**Aim of the exercise**
Copy the records from the line containing "country: IE" through the line containing "longitude: -78.5726", both included, replacing "latitude" with "lat" and leaving everything else unchanged. Give only those lines.

**Entries shown**

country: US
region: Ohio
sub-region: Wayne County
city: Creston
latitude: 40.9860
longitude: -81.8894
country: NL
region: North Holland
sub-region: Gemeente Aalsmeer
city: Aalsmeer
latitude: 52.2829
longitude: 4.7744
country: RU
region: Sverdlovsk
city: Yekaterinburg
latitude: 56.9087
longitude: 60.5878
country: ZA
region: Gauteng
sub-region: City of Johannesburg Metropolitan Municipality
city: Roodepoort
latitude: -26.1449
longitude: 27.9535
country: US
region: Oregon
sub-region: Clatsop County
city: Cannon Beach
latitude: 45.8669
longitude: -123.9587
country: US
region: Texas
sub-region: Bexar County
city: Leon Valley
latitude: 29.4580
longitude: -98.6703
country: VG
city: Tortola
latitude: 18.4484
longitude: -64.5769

--

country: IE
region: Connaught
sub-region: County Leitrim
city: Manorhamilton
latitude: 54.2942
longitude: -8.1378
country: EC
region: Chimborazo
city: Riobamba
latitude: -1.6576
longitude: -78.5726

**Exercise output**
country: IE
region: Connaught
sub-region: County Leitrim
city: Manorhamilton
lat: 54.2942
longitude: -8.1378
country: EC
region: Chimborazo
city: Riobamba
lat: -1.6576
longitude: -78.5726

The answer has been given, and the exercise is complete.